Back

Privacy Policy

Last updated: 17 May 2026

yearview.app is a visual yearly planner operated by SelfCare, Lda. (Portugal). This policy describes, in plain language, what data we collect, why, where we store it, and how you can have it deleted.

Data controller

SelfCare, Lda., a Portuguese limited company with registered office at Av. Duque D'Ávila, Nº 46, 3º A, 1050-086 Lisboa, Portugal, tax number 510 803 890.

Contact for privacy matters: rui.alves@rupeal.com.

We do not have a formal Data Protection Officer (DPO) — the email above is the direct channel for any request related to your data.

What we collect

When you sign in with Google, we receive from Google:

  • Your Google account ID, name, email address, and profile picture URL.
  • An access token and refresh token that let us call the Google Calendar API on your behalf, with the scopes you approved.

When you use the app, we store on our server:

  • The blocks you create (events, locations, contexts): title, dates, times (if applicable), color, busy flag.
  • The categories you define (keyword, color, description).
  • Your preferences (theme, view mode, etc.).
  • The ID of the Google Calendar you chose as the sync target.
  • For each synced block, the IDs of the corresponding events in your Google Calendar (so we can update/delete them later).

We do not use analytics, we do not use tracking cookies, and there are no third-party trackers in this application. The only cookie is the NextAuth.js session cookie (HttpOnly, Secure, SameSite=Lax) used to keep you authenticated.

What we use it for

  • Authenticating you (knowing who you are when you return).
  • Showing you your calendar across sessions and devices.
  • Syncing (one-way push) blocks to your Google Calendar, if you enable that feature.

We do not sell or share your data with third parties for marketing. The subprocessors listed below are purely technical infrastructure.

Where we store it

  • Database (all blocks, categories, tokens, sessions): Neon, Inc. — Postgres hosted in eu-central-1 (Frankfurt, Germany).
  • Application server: Hetzner Online GmbH — datacenter in Falkenstein, Germany.
  • DNS: Cloudflare, Inc. (DNS resolution only, no proxy/caching active).
  • TLS certificates: Let's Encrypt (ISRG).

Your application data never leaves the European Union except when we explicitly send it to the Google Calendar API (Google, US) during sync — which only happens if you turn the feature on.

Subprocessors

  • Google LLC — Identity (OAuth) + Google Calendar API. Policy: https://policies.google.com/privacy
  • Neon, Inc. — Postgres hosting. Policy: https://neon.com/privacy-policy
  • Hetzner Online GmbH — compute. Policy: https://www.hetzner.com/legal/privacy-policy
  • Cloudflare, Inc. — DNS. Policy: https://www.cloudflare.com/privacypolicy/

Retention

We keep your application data for as long as your account is active. NextAuth sessions expire after 30 days of inactivity. Container logs (Coolify) are kept for about 7 days for troubleshooting.

When you delete your account (request by email to rui.alves@rupeal.com), all your application data and OAuth tokens are removed from our server within 30 days.
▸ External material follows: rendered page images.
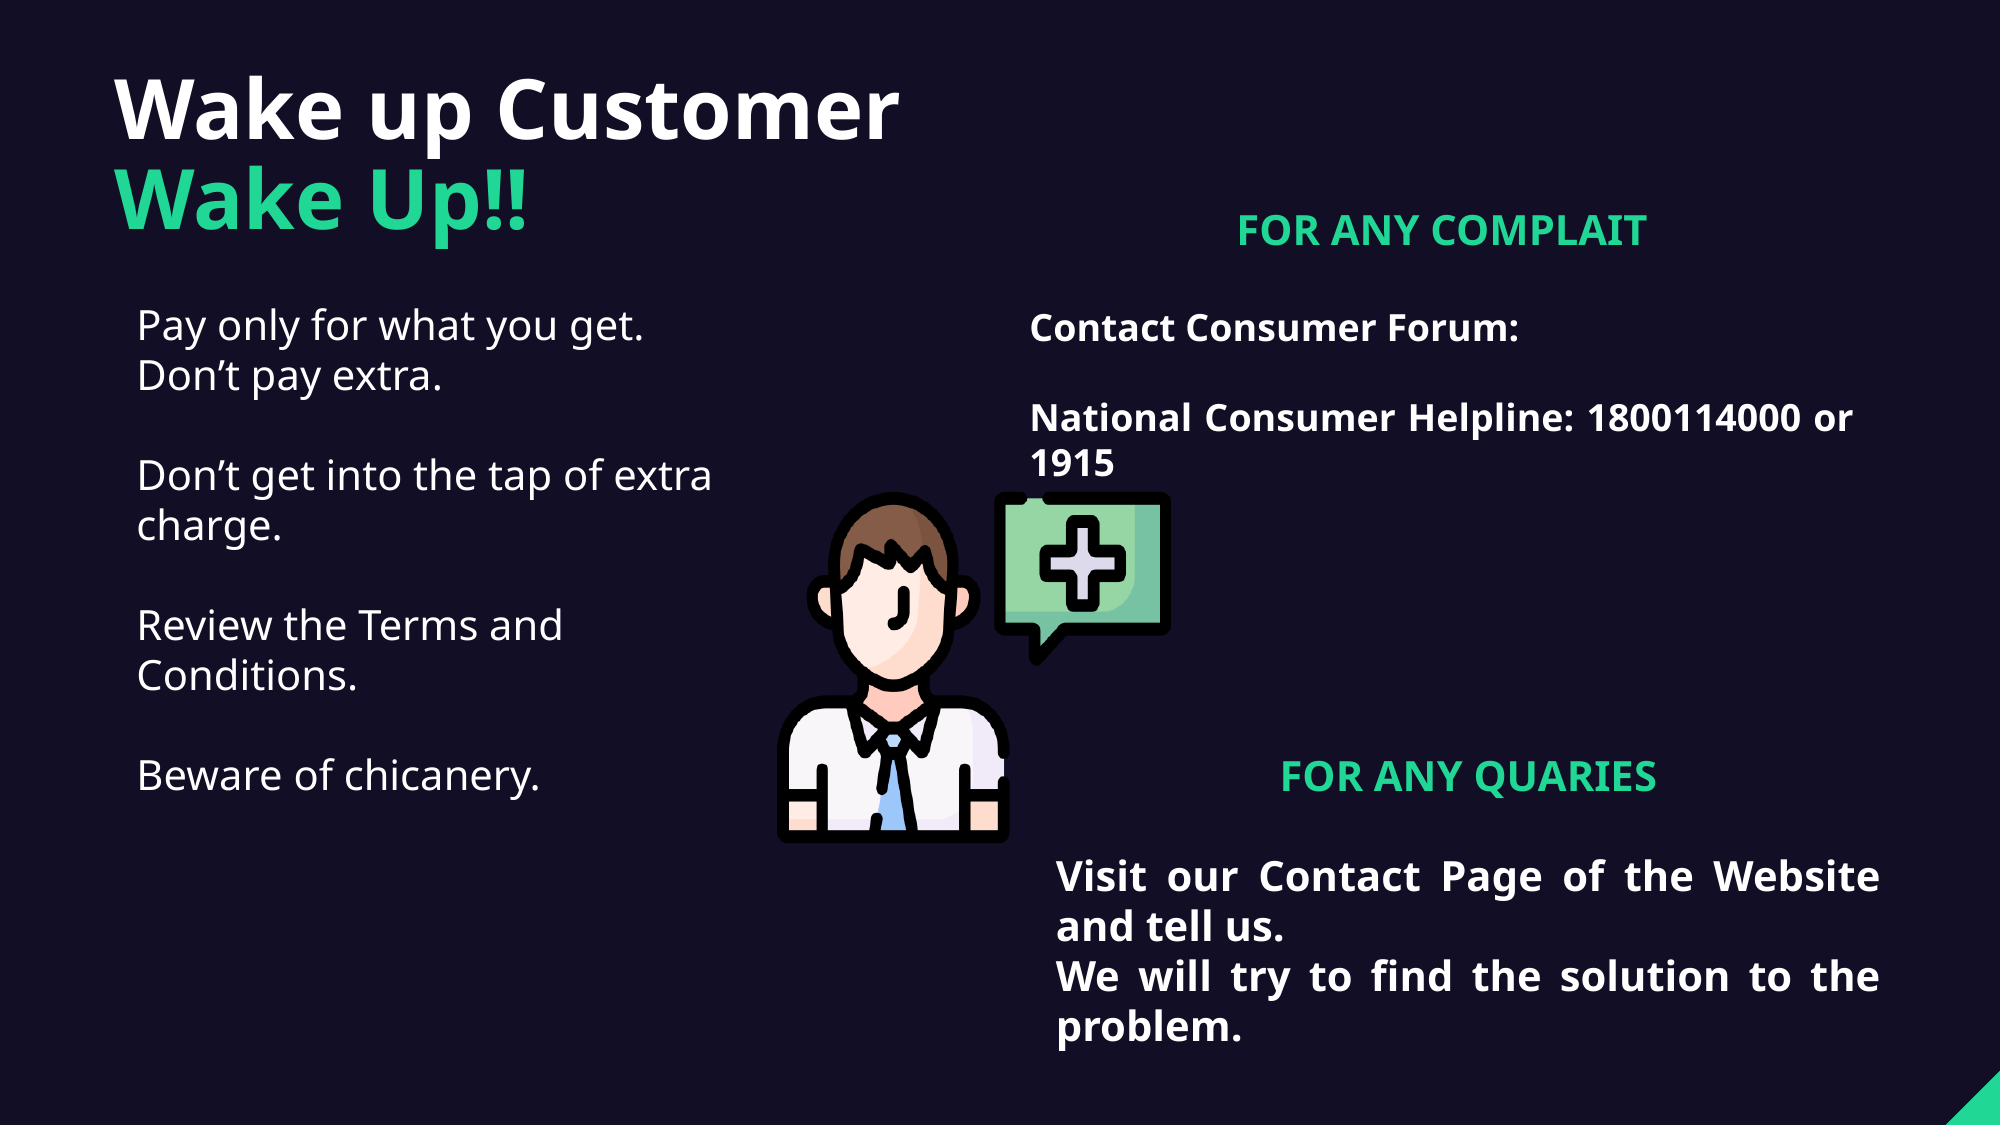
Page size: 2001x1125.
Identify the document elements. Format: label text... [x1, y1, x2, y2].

text_box Pay only for what you get. Don’t pay extra. Don’t get into the tap of extra charge. Review the Terms and Conditions. Beware of chicanery. [121, 291, 769, 807]
title Wake up Customer Wake Up!! [114, 66, 1126, 249]
text_box FOR ANY COMPLAIT Contact Consumer Forum: National Consumer Helpline: 1800114000 or 1915 [1014, 196, 1870, 492]
text_box FOR ANY QUARIES Visit our Contact Page of the Website and tell us. We will try to find the solution to the problem. [1041, 742, 1896, 1058]
picture [777, 447, 1171, 887]
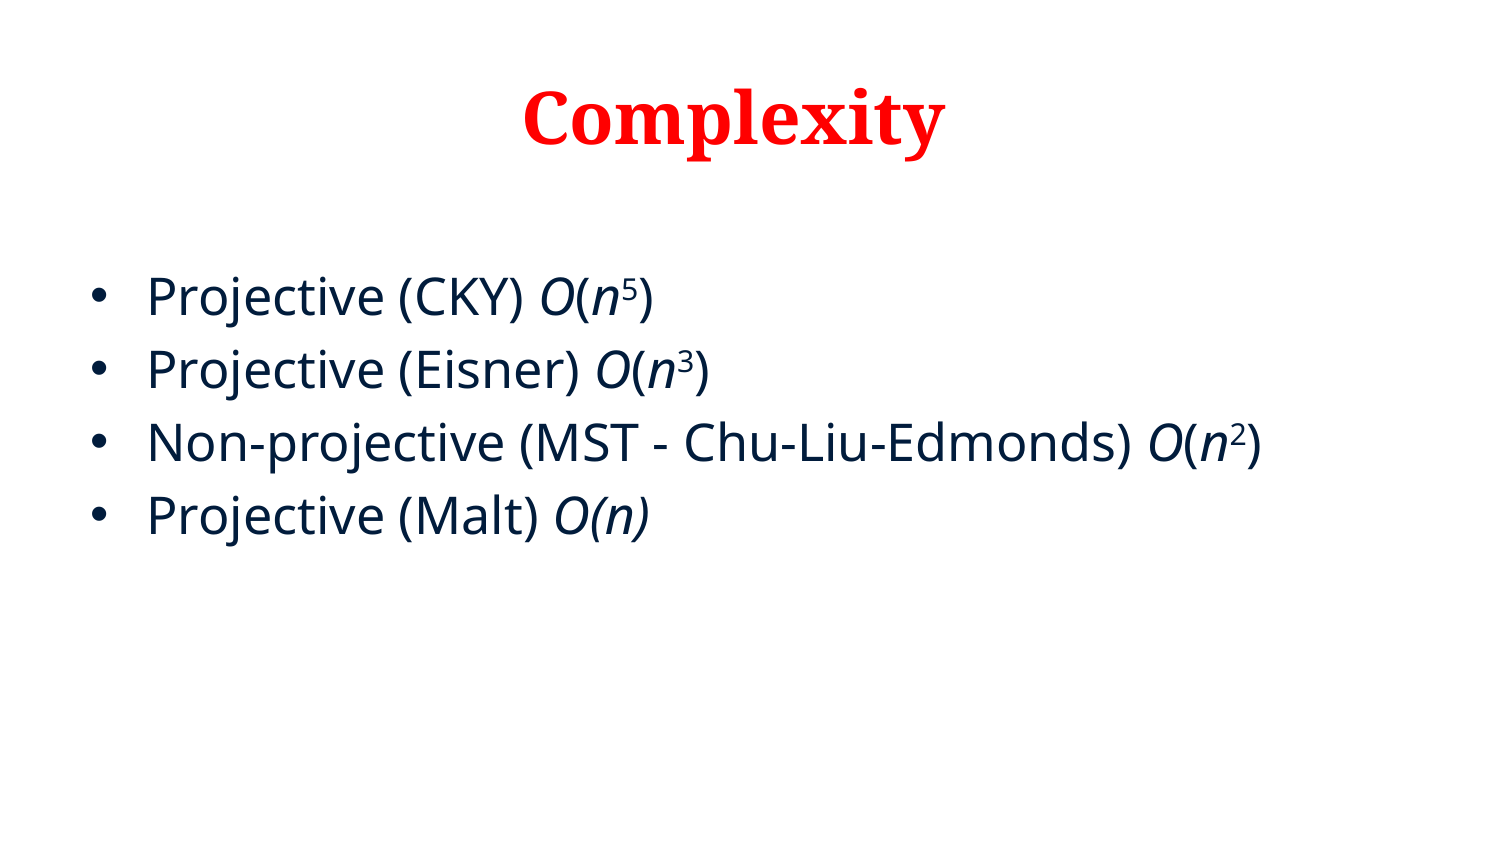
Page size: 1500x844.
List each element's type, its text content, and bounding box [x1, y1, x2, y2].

title Complexity [41, 64, 1425, 180]
list Projective (CKY) O(n5) Projective (Eisner) O(n3) Non-projective (MST - Chu-Liu-Edmonds) O(n2) Projective (Malt) O(n) [75, 256, 1425, 700]
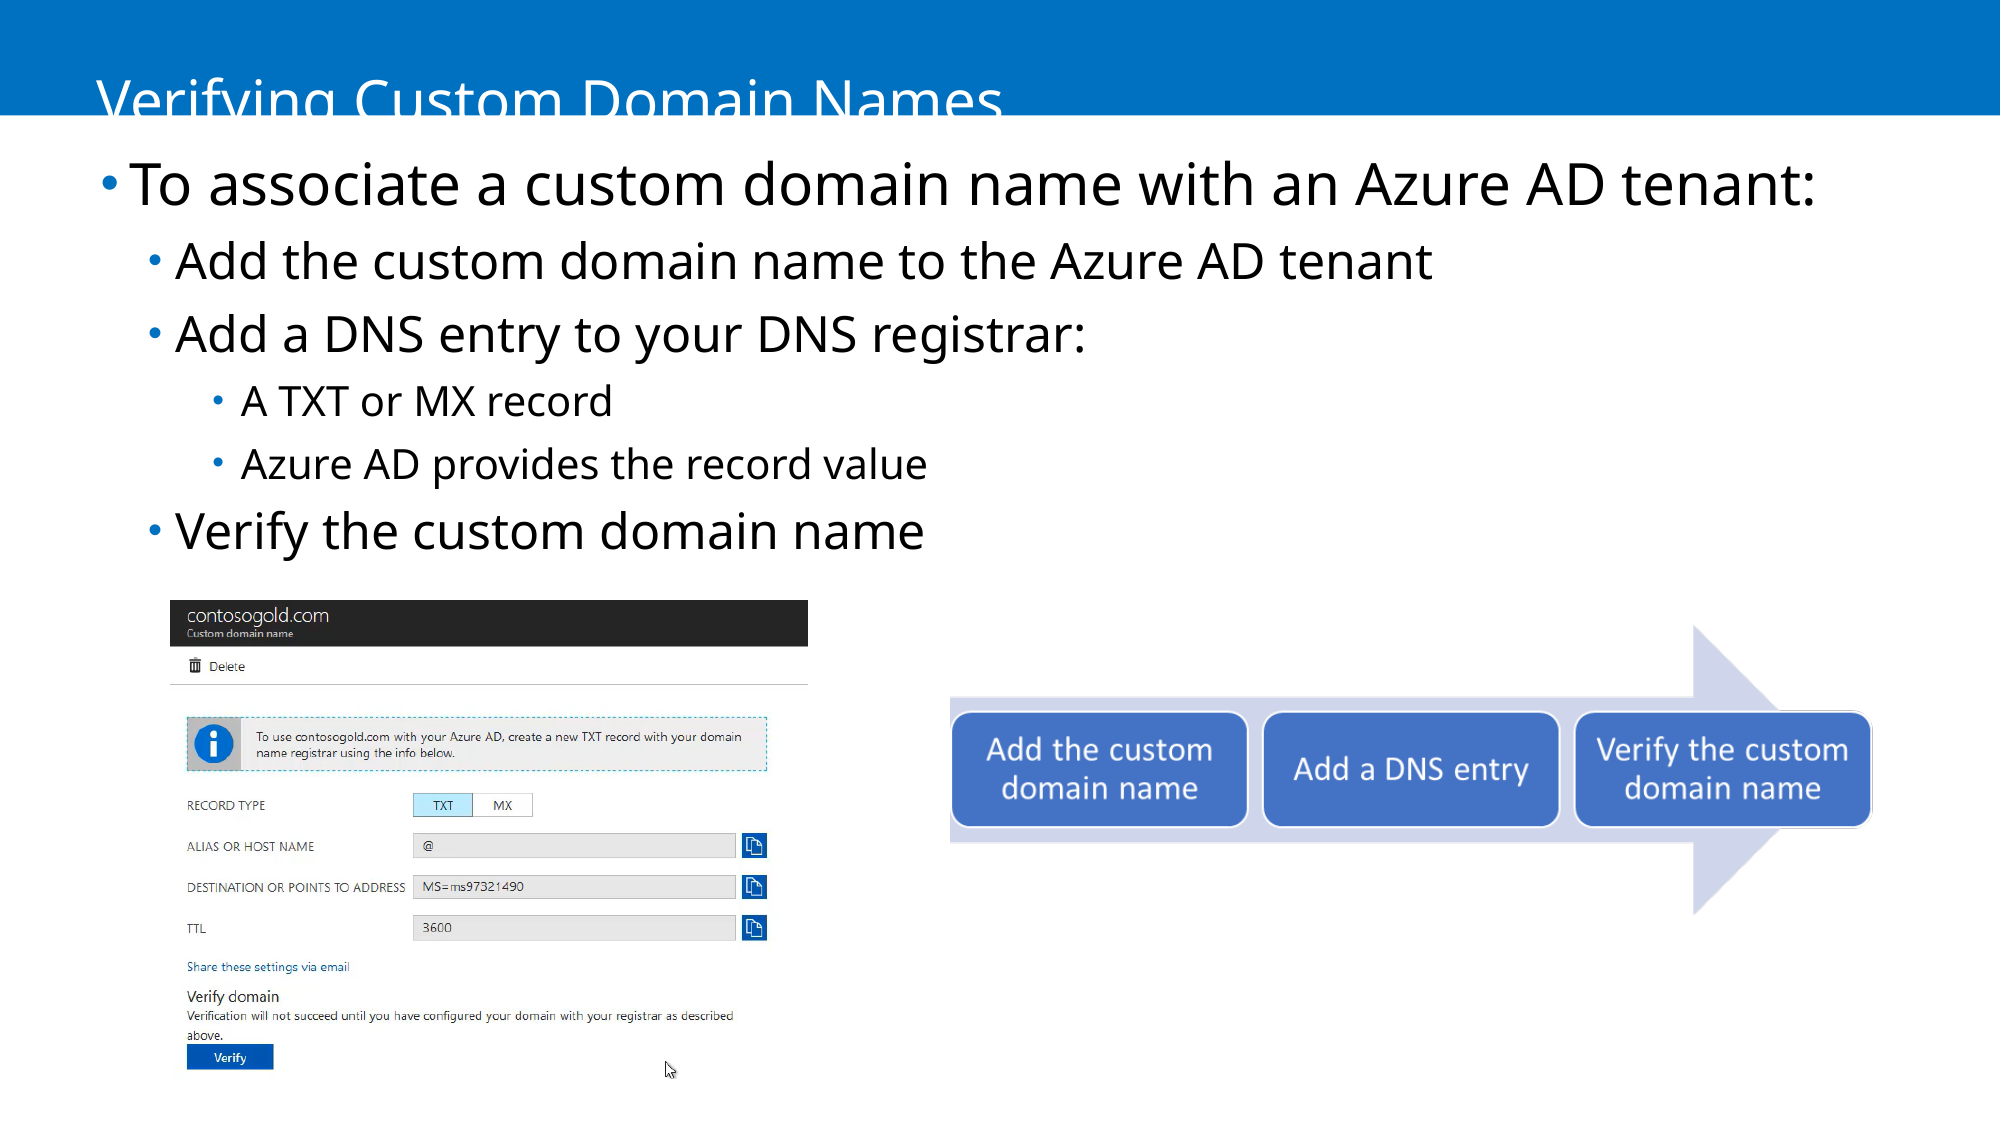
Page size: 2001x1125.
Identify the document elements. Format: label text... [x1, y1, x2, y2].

picture [170, 599, 808, 1080]
list To associate a custom domain name with an Azure AD tenant: Add the custom domain name to the Azure AD tenant Add a DNS entry to your DNS registrar: A TXT or MX record Azure AD provides the record value Verify the custom domain name [100, 147, 1909, 497]
title Verifying Custom Domain Names [96, 75, 1904, 166]
picture [950, 625, 1881, 916]
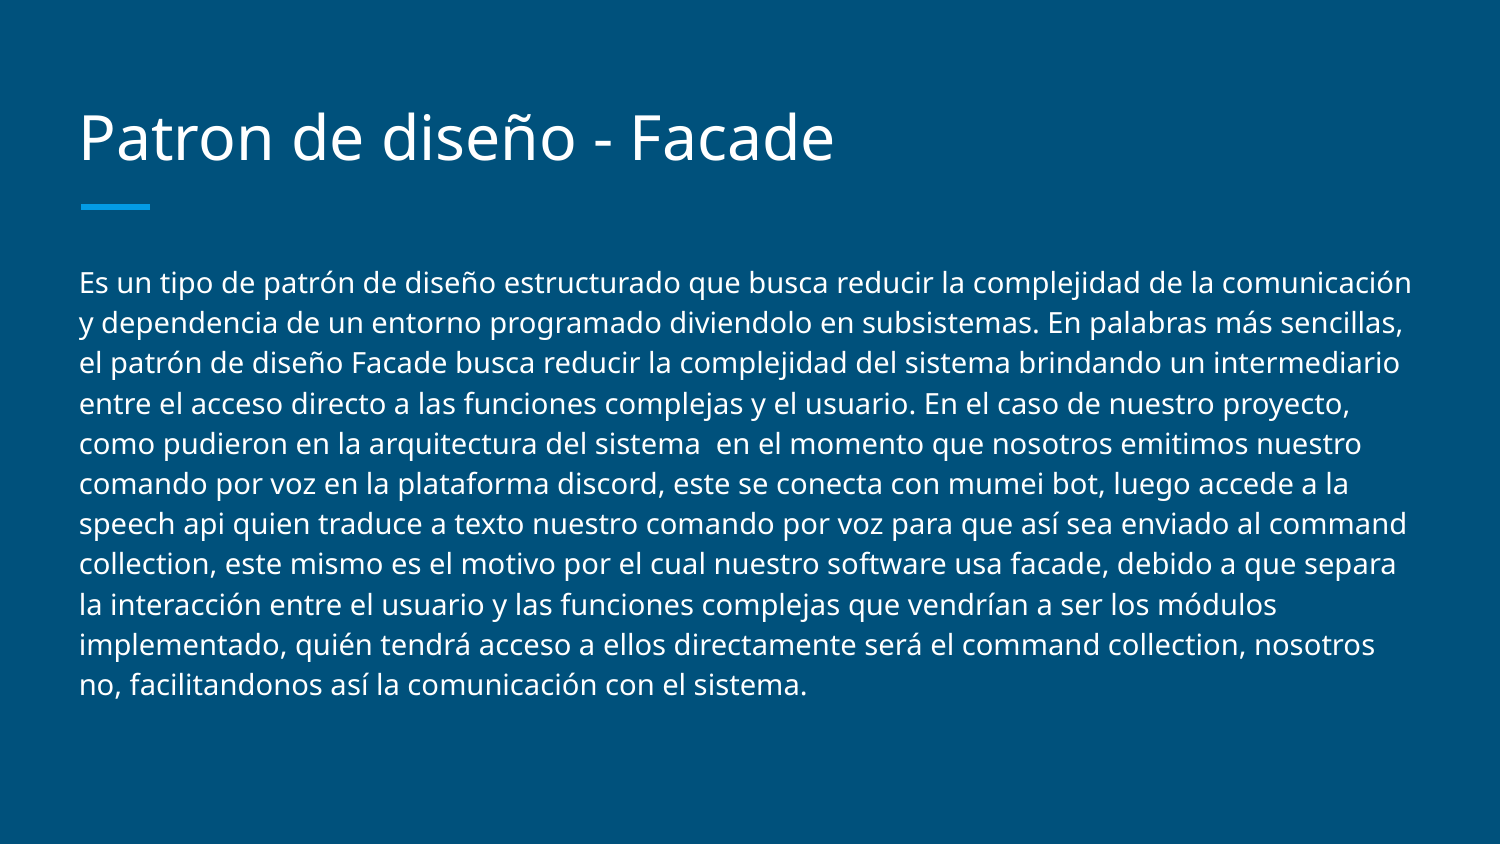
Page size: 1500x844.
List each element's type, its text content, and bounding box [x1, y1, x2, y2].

Events previously pushed to your Google Calendar are not removed automatically — you can remove them manually from GCal.

Your rights (GDPR)

As an EU resident, you have the right to:

  • Access — request a copy of your data.
  • Rectification — correct inaccurate data.
  • Erasure — request deletion of your account and data.
  • Portability — receive your data in JSON format.
  • Object — object to any processing.
  • Withdraw consent — for Google Calendar sync, you can revoke access at https://myaccount.google.com/permissions at any time.

To exercise any of these rights, write to rui.alves@rupeal.com. We respond within 30 days.

You also have the right to lodge a complaint with the Portuguese Data Protection Authority (CNPD): https://www.cnpd.pt/

Security

All traffic is encrypted in transit (TLS 1.3, HTTPS enforced). OAuth tokens are stored in the database under restricted access. Your Google account password never passes through us — all authentication is delegated to Google via OAuth 2.0 with PKCE.

Despite our care, no system is 100% secure. In the event of a security incident affecting your data, we commit to notifying you by email within 72 hours.

Changes to this policy

If we change this policy materially, we update the date at the top and (if you have an active account) we notify you by email before the change takes effect.